# Donkeys!



## chisholmfarms (Sep 20, 2013)

My first experience with a donkey in the pasture with my beloved goats was not a good one, at all. I've noticed several people have had an issue with donkeys not being good guard animals but more of a predator. I prefer a miniature donkey in with my goats. They are small just like goats and easier to handle. You may have to gradually introduce goats to them but like any new animal meeting another one they get use to them. Twister was my first mini donkey. I use him to pull a buggy and protect my goats. I also show him in shows all over middle Tennessee.


----------



## happybleats (Sep 12, 2010)

he's a cutie..


----------



## ksalvagno (Oct 6, 2009)

Cute little guy!


----------



## nchen7 (Feb 25, 2013)

he's so cute!!!!


----------



## usamagoat (May 2, 2013)

he is cute


----------



## chisholmfarms (Sep 20, 2013)

Thank you : )


----------



## GoatieGranny (Jul 26, 2013)

Oh how sweet. I love donkeys. We had them years ago, but never a mini.


----------



## lottsagoats (Dec 10, 2012)

But how is a mini Donk against multipal predators or even large dogs?
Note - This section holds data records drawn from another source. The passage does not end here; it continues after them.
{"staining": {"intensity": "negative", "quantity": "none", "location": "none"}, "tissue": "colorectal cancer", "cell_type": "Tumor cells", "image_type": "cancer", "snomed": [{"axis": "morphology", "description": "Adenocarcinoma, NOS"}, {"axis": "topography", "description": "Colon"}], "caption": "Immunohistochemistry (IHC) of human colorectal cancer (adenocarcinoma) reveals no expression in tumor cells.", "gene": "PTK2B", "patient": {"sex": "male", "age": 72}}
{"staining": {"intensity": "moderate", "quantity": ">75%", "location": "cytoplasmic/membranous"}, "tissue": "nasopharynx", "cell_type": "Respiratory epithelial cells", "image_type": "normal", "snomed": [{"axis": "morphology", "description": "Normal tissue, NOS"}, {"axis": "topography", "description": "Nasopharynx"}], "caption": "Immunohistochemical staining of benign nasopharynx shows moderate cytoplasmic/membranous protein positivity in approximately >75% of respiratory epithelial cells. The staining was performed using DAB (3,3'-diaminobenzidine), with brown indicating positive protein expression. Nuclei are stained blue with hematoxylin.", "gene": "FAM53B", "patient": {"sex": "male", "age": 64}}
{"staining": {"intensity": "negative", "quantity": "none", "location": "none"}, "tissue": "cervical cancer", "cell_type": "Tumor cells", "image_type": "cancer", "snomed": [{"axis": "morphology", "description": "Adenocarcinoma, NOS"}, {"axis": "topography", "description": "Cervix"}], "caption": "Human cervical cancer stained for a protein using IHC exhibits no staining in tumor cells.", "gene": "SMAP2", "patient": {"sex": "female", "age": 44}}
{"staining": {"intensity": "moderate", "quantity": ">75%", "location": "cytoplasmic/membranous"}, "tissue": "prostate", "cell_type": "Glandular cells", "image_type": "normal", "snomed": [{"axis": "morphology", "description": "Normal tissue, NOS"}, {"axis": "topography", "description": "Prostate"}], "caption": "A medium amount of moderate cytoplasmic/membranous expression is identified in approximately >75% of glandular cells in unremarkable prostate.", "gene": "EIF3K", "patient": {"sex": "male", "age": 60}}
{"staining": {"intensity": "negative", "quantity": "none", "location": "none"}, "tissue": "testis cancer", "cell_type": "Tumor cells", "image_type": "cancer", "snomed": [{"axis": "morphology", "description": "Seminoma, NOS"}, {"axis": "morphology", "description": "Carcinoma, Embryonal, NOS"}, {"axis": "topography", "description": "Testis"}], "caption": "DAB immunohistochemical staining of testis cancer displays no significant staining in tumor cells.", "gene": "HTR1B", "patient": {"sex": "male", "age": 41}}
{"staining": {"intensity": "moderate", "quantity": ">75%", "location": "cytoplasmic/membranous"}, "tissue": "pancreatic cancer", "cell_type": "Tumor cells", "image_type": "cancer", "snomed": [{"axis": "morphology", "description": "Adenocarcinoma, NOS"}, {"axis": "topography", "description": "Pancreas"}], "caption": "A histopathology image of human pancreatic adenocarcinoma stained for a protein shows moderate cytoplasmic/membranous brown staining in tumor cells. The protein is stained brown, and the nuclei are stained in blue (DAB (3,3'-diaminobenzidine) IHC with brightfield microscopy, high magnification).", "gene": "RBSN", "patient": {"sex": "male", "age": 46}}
I've been tempted to get one but was concerned because of their small size. I do have bear and large packs of coyote (that the dogs, fortunately, keep away)

Also, how are the Doinks if a dog gets in with them? I have 10 big dogs that I love more than any other animal on my farm and do not want to chance having them hurt.


----------



## lottsagoats (Dec 10, 2012)

Oops, Donks not Doinks.


----------



## usamagoat (May 2, 2013)

I wish i could have one!


----------